L’IR, quando ha avuto notizia del fatto che JQ, dopo il divorzio dalla prima moglie con la quale era sposato con rito cattolico, si era risposato civilmente, senza previo annullamento del matrimonio, lo ha licenziato. La motivazione, secondo l’IR, sarebbe che il primario, contraendo un matrimonio nullo per il diritto canonico, sarebbe in tal modo gravemente venuto meno agli obblighi derivanti dal contratto di lavoro.
Tale contratto, infatti, prevede che la conclusione di un matrimonio invalido secondo il diritto canonico da parte di un lavoratore cattolico con funzioni direttive, costituisca “una grave violazione degli obblighi di lealtà e giustifichi pertanto il suo licenziamento”.
JQ ha contestato il suo licenziamento dinanzi ai giudici del lavoro tedeschi sostenendo che il suo secondo matrimonio non costituiva un motivo valido per il licenziamento – e che la struttura, terminando il rapporto lavorativo, avrebbe violato il principio di parità di trattamento.

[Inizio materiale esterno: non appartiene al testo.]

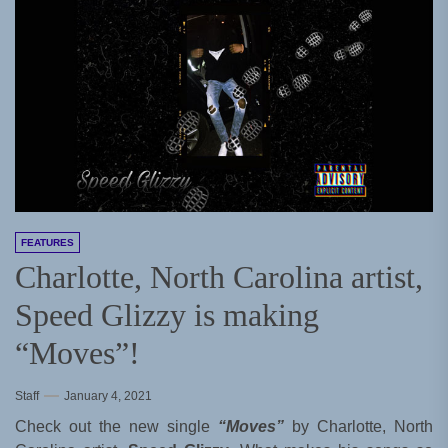
FEATURES
Charlotte, North Carolina artist,
Speed Glizzy is making
“Moves”!
Staff
January 4, 2021
Check out the new single
“Moves”
by Charlotte, North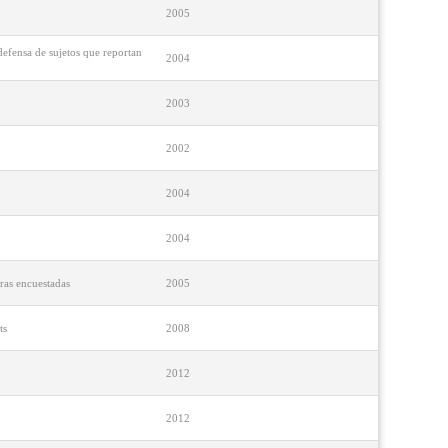
2005
defensa de sujetos que reportan
2004
2003
2002
2004
2004
ras encuestadas
2005
ts
2008
2012
2012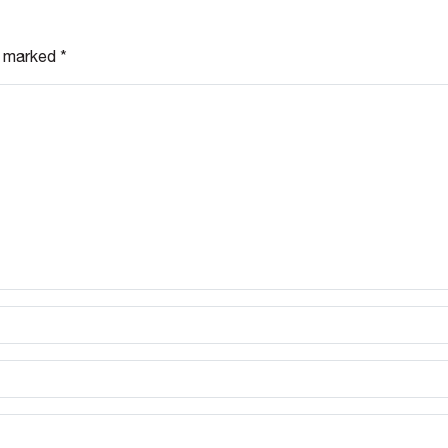
re marked
*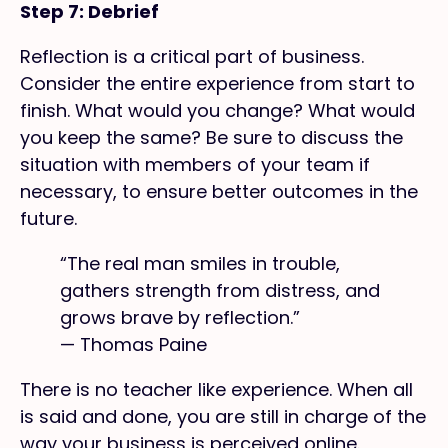
Step 7: Debrief
Reflection is a critical part of business.
Consider the entire experience from start to
finish. What would you change? What would
you keep the same? Be sure to discuss the
situation with members of your team if
necessary, to ensure better outcomes in the
future.
“The real man smiles in trouble,
gathers strength from distress, and
grows brave by reflection.”
— Thomas Paine
There is no teacher like experience. When all
is said and done, you are still in charge of the
way your business is perceived online.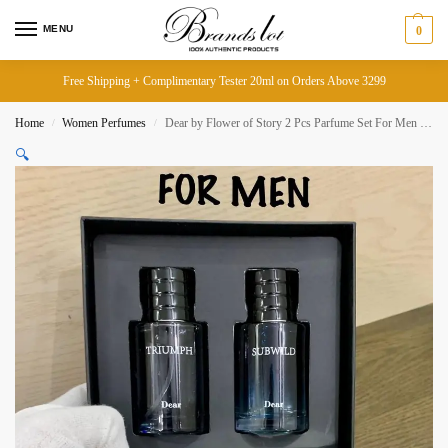
MENU
0
Free Shipping + Complimentary Tester 20ml on Orders Above 3299
Home
Women Perfumes
Dear by Flower of Story 2 Pcs Parfume Set For Men Each Bottle 50ml
/
/
🔍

I giudici federali del lavoro tedeschi hanno quindi chiesto lumi alla Corte di giustizia dell’Ue, per interpretare la direttiva sulla parità di trattamento, che vieta che un lavoratore sia discriminato in funzione della sua religione.
Con la sentenza di oggi, la corte ha stabilito che “il requisito per un primario cattolico di rispettare il carattere sacro e indissolubile del matrimonio secondo la concezione della Chiesa cattolica non sembra costituire un requisito professionale essenziale, legittimo e giustificato”.
Nonostante questo, secondo i giudici lussemburghesi le circostanze vanno verificate ulteriormente dalla corte o dal tribunale del lavoro nazionale.